Hep suydum.Hep akışkandım,değişkendim.Birikince güçlenir,taşardım.Sakince akabilirdim de.Asalak yaşadığım vücut da suyu arıyor,iki uçlu çatal şekilli dal parçası gibi.
Evden çıkıp koşmak istedim.Yaylada koşmak,kedi otlarında yuvarlanmak,kedi olmak.Sudan bir kedi belki de.Madem Su'yum,otların içinde ne işim vardı? Yine insan yönüm ağır bastı galiba.Otlar benim için hiçbirşey ifade etmiyorlar. İnsanlar çok garip;bazen sizi size unutturuyorlar.Ve bu lanet insan bedeni ve aklı beni hapsetti,uyuttu.Ama yoo,bu o değildi.Bu başkasıydı.Sanki kloroformla bayıltıldım ve bugüne dek uyudum,doz ayarlanamadığı için.Hala savaşıyor orospu çocuğu! Nasıl da tutmuş beni elinde;mastürbasyonu tecavüze dönüşmüş.Bana tecavüze.Kurtuluyorum elinden ama hala ağır aksak ilerliyorum.hala tutunuyor toprağa,gözünü toprak bürümüş.Nedir seni toprağa bağlayan ey insan!
-Ben toprağım.Onu ben bağladım kendime.
A a.Cevap verdi haspam.-Ben Su'yum kardeş.Bu kadar sene bu bedene sahip oldun,onu toprağa bağladın,onu aklınla kirlettin.Bırak da onu doygunluğa,dinginliğe,derinlere çekeyim,onu özüne doğurayım!
-Sen neden istersin bu Su'yu,ey meymenetsiz denizanası!
-Suyu istemem.Ben o'yum zaten.Ama aynı zamanda değilim de.Maddesel olarak da su olmalıyım.Bu bedene ihtiyacım var.Ama bu beden bir araç değil benim için,O da bunu istiyor...Bu çocuğun kaderinde var bu.Adı Kerem.Cömertlik demek,barış demek.Bana yardım etmek,kendini bulmak istiyor.Sorsana istemiyor mu?
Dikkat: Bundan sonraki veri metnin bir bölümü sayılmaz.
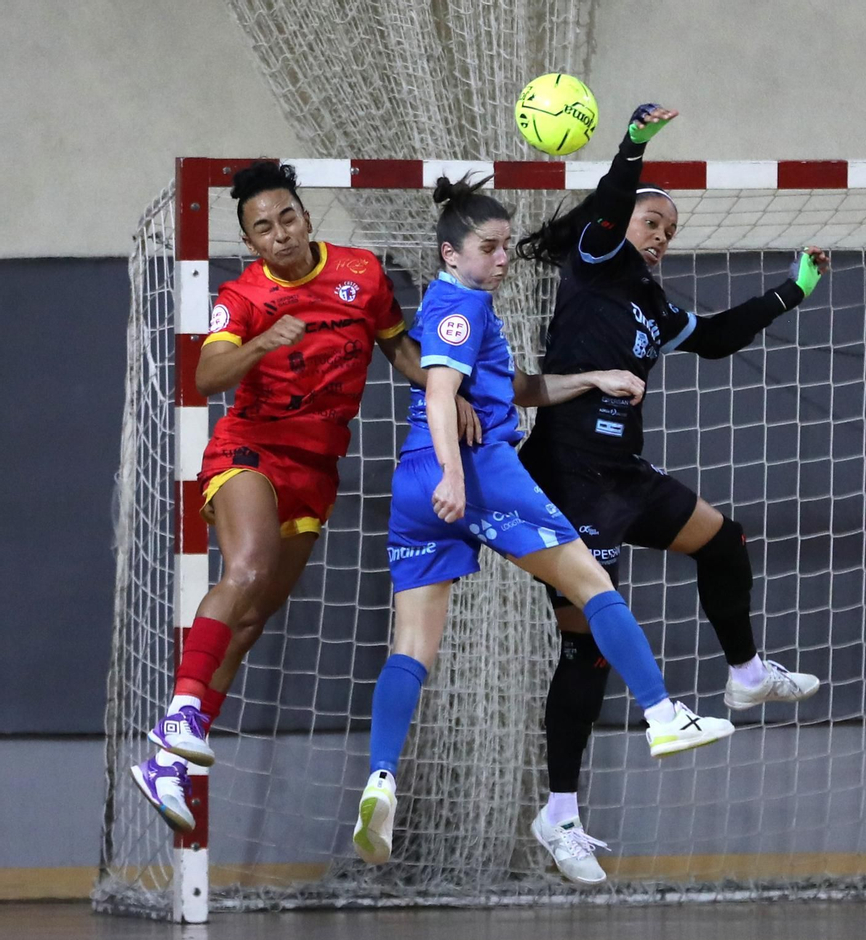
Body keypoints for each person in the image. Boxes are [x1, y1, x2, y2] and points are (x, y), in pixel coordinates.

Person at [353, 176, 734, 878]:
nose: (502, 260)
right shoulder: (459, 307)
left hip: (413, 485)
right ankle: (661, 715)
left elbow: (519, 389)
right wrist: (457, 475)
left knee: (412, 646)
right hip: (472, 474)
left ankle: (381, 779)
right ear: (450, 252)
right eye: (488, 248)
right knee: (593, 585)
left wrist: (594, 378)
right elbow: (440, 395)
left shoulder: (466, 304)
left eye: (505, 247)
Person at [514, 104, 829, 857]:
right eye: (653, 221)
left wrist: (792, 291)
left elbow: (716, 337)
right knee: (586, 648)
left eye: (670, 230)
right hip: (569, 477)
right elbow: (613, 204)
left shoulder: (653, 302)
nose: (660, 236)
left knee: (722, 540)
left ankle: (746, 673)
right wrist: (634, 145)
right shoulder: (592, 260)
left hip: (624, 473)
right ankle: (560, 811)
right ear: (619, 222)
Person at [130, 160, 449, 833]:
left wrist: (453, 393)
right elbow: (208, 372)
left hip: (316, 468)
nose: (279, 234)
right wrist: (262, 343)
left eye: (287, 218)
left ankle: (167, 765)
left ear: (306, 216)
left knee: (251, 617)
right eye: (263, 229)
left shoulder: (361, 275)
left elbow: (401, 352)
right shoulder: (244, 298)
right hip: (250, 449)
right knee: (243, 571)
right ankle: (179, 717)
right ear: (250, 243)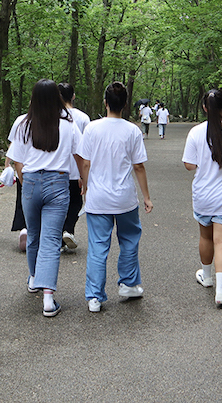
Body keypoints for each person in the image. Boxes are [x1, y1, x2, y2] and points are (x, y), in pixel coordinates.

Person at [6, 79, 83, 317]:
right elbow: (80, 155)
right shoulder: (68, 123)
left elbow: (17, 159)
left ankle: (33, 279)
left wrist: (24, 181)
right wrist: (84, 180)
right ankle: (48, 299)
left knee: (33, 235)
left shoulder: (23, 123)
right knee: (50, 240)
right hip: (58, 183)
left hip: (30, 182)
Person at [76, 82, 152, 313]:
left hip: (98, 198)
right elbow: (138, 166)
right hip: (125, 198)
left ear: (105, 103)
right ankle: (128, 284)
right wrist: (146, 197)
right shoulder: (132, 131)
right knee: (129, 240)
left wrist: (86, 186)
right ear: (125, 104)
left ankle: (94, 297)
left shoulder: (92, 128)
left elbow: (85, 163)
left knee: (98, 246)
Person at [181, 88, 222, 307]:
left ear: (204, 108)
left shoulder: (195, 132)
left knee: (206, 237)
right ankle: (221, 291)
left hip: (204, 196)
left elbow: (189, 165)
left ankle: (207, 276)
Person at [58, 82, 91, 251]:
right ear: (73, 96)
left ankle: (60, 237)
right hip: (76, 169)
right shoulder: (83, 118)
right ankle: (68, 229)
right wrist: (84, 175)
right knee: (75, 203)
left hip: (57, 169)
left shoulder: (52, 116)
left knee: (57, 205)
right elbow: (87, 147)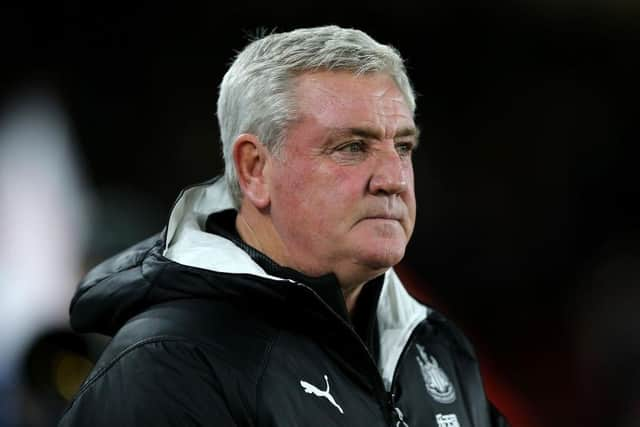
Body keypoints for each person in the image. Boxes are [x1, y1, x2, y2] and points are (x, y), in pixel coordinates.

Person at [58, 25, 509, 426]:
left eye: (404, 147)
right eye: (352, 147)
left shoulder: (436, 351)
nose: (393, 179)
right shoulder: (169, 366)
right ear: (255, 168)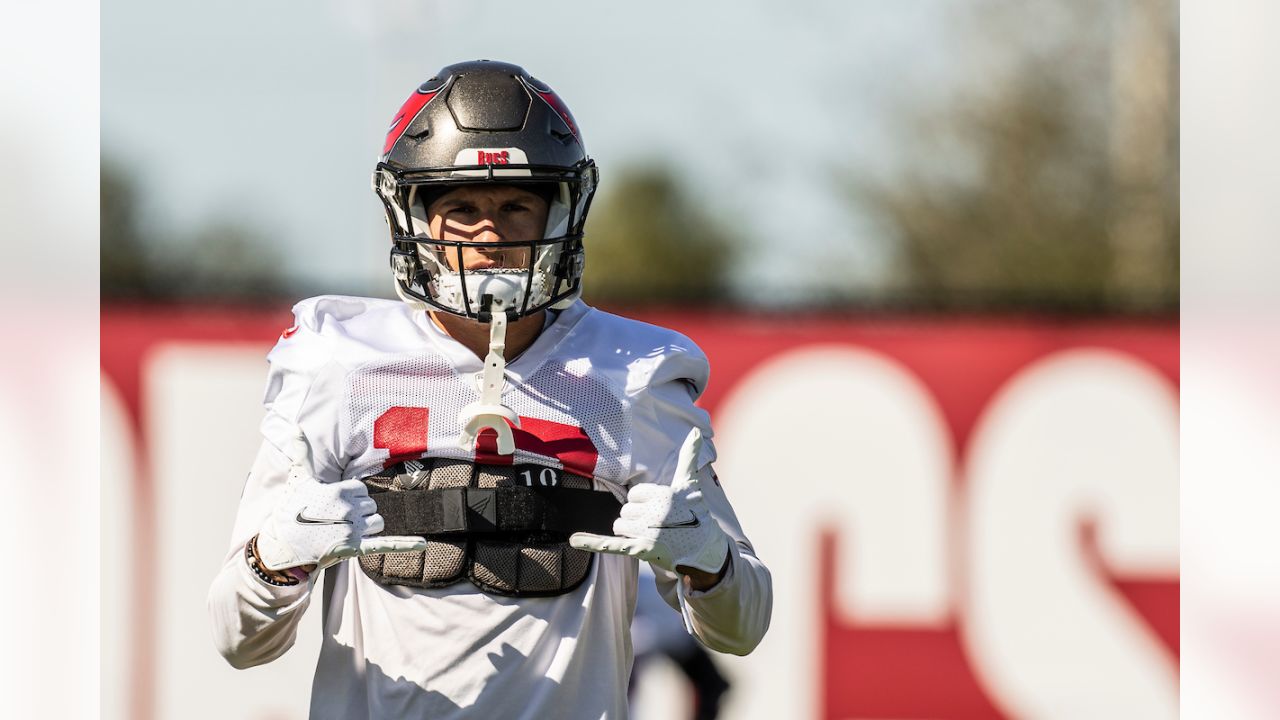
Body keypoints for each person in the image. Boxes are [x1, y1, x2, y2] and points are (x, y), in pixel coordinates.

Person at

Korkuyorsun benim söyleyeceğimi söylemesinden öyle değil mi?
-Al senin olsun.Zaten hep bir aidiyetsizlik vardı.Seneler boyu dizginleri elimde tutmaktan yoruldum.Oysa bu çocuk dizginlenemiyor.Sıvı gibi.Su demeye dilim varmıyor.
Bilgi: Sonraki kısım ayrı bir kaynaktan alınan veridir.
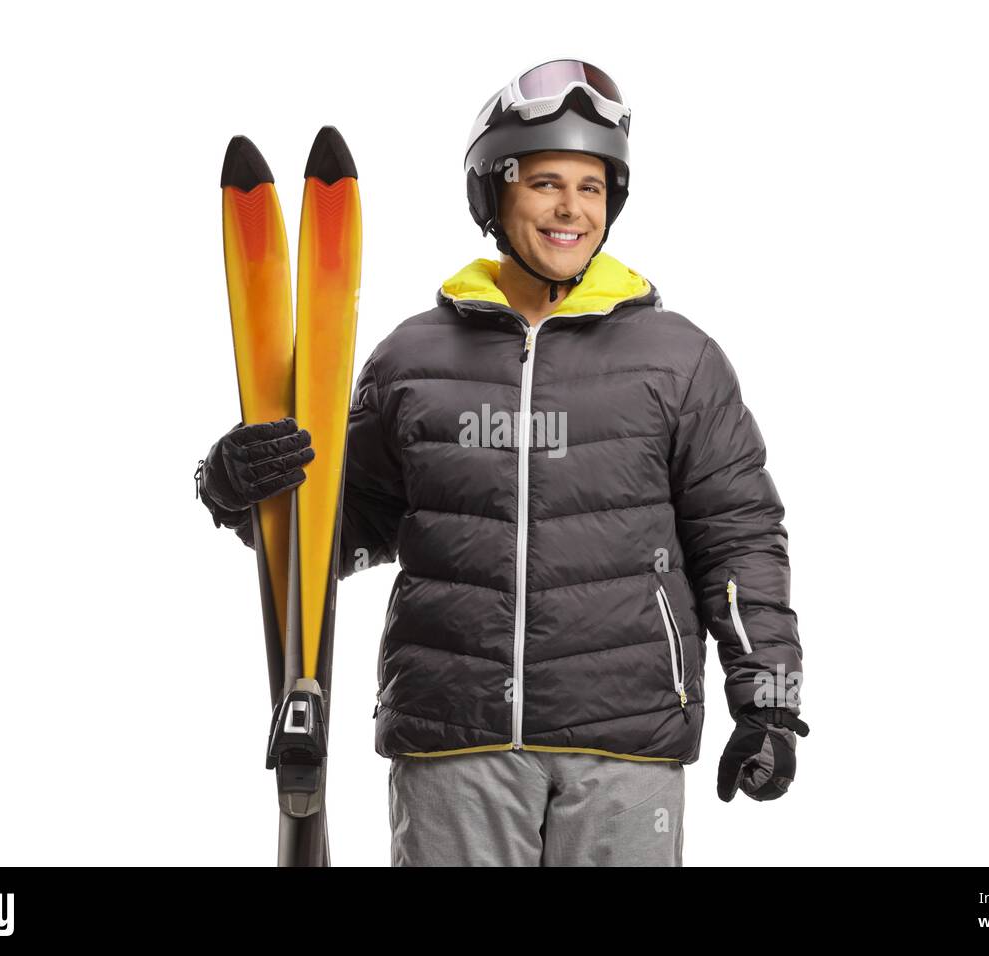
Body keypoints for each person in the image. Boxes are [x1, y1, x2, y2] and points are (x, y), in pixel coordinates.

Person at [196, 59, 809, 867]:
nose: (570, 209)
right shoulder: (412, 359)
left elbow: (740, 536)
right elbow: (339, 537)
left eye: (592, 187)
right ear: (494, 192)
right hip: (455, 742)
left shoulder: (679, 361)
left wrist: (767, 701)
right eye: (546, 182)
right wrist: (238, 492)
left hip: (623, 741)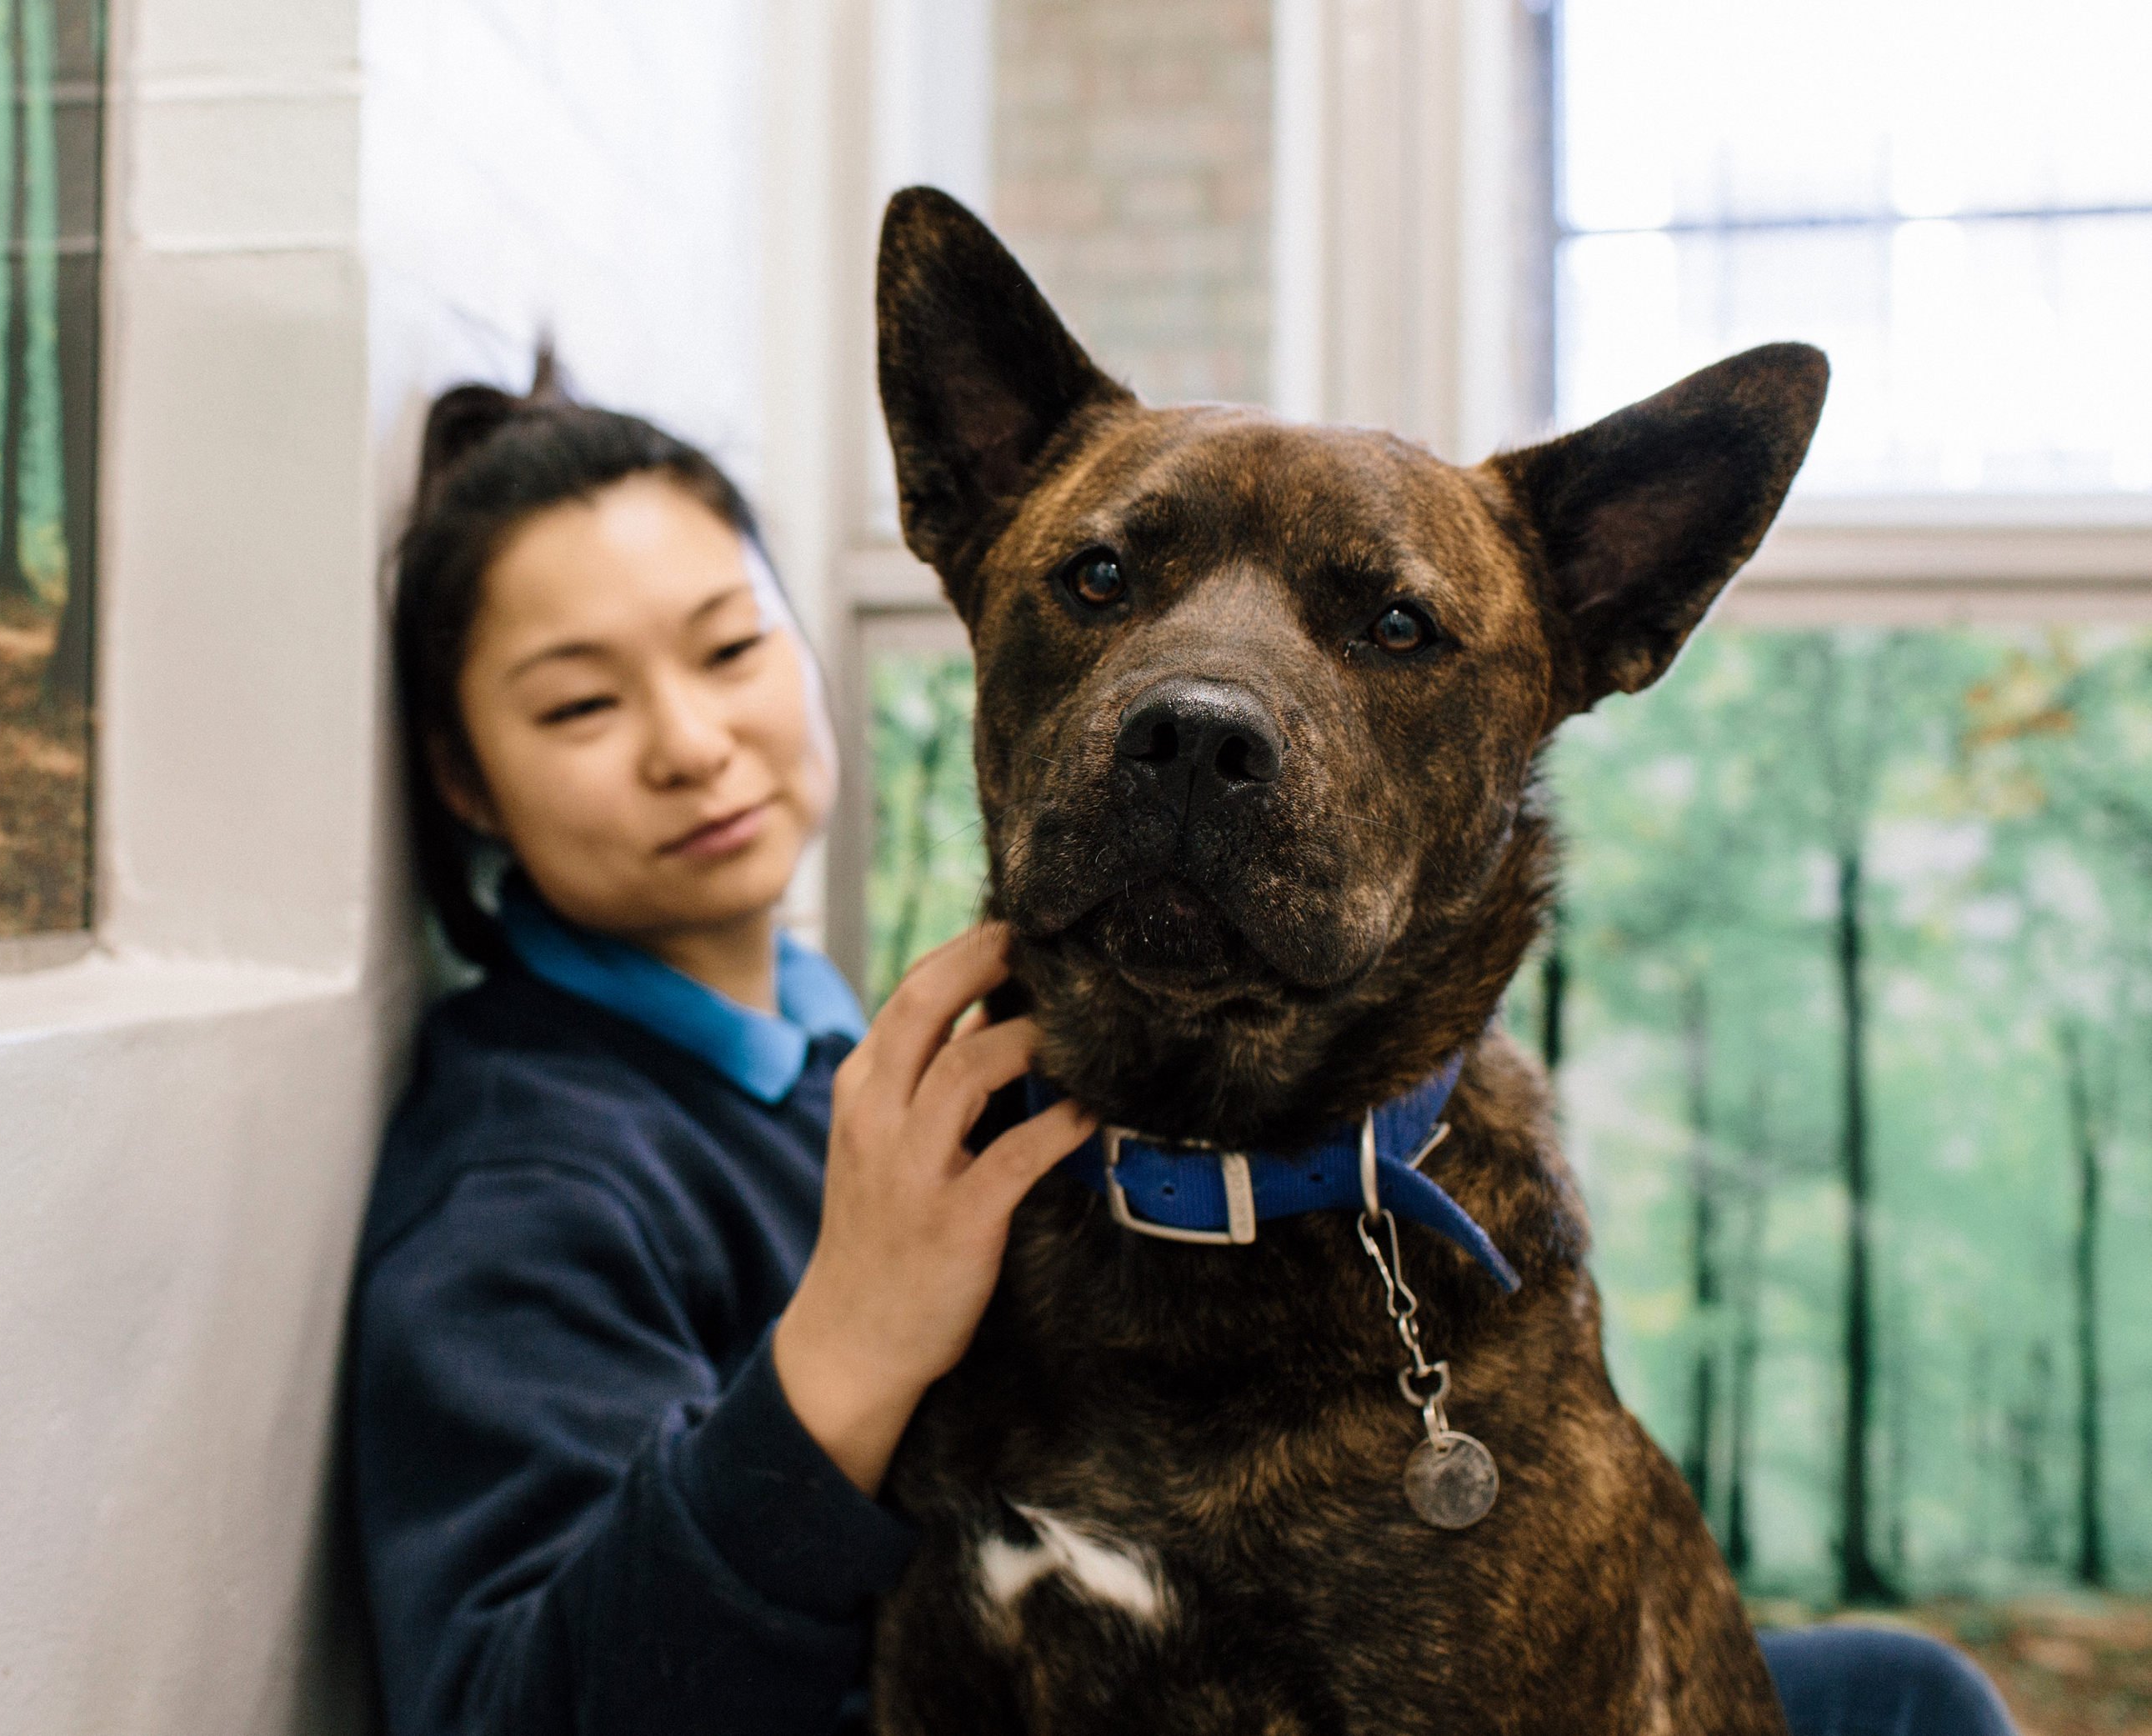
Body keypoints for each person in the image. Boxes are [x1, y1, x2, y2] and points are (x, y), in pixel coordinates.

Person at [348, 361, 2017, 1736]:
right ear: (465, 778)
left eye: (728, 647)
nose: (1202, 705)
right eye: (1096, 583)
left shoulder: (861, 1044)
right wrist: (842, 1346)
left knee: (1912, 1691)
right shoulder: (534, 1172)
İşte o an doldum taştım;bir anlığına suya gitmeme bile gerek yok sandım.;Nasıl birşeydi o bedene doluşum,bunu nasıl anlatabilirim ki? Her bir hücreye tek tek hakim oldum,hücreleri doldurdum.Kerem'i aldım.O benimdi artık.Onun gözlerinden görebiliyorum artık.Madem bana yardım ediyordu onu öylece suya atamazdım.Kontrol bendeydi ve ben hücreleri kontrol ettim.El,ayak perdeleri;solungaçlar.Koştum,koştu;koştuk! Terkettik toprağı,havalandık! Bende hiç merhamet duygusu yoktu toprağa karşı ama Kerem'de vardı,o insandı ve biz bir isek onun kaygısı endişesi de benimdi."Üzülme" dedim "Yenilerini bulacaktır" Kendinden emin bir şekilde düşmekte olduğu suya baktı.Ben de evime dönüyordum, o da.Benim aidiyet hissim onundu.
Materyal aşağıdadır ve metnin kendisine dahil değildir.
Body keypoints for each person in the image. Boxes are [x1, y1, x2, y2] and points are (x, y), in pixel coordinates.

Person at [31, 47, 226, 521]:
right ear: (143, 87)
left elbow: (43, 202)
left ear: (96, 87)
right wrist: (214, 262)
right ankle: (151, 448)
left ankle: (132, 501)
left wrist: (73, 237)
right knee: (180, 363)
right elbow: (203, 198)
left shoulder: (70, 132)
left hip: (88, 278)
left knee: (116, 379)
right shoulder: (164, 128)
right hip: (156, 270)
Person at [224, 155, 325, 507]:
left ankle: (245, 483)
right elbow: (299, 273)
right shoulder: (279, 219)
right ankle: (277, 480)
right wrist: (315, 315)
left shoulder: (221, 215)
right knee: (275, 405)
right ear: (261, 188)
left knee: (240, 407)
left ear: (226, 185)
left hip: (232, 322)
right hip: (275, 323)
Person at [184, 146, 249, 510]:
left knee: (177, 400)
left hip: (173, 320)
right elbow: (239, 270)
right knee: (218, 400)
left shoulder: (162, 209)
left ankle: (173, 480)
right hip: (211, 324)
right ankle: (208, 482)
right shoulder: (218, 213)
Ama düşündüm,düşündük;solungaçlı,perdeli de olsa bir bedene ihtiyacımız var mı? Neden olsundu ki? Yine terkediverdik birilerini,terkediverdik Kerem'in hayat arkadaşını.
"Evindeyken ona ihtiyacın yoktu zaten" dedim. Ağladı.Bu kez ağladı.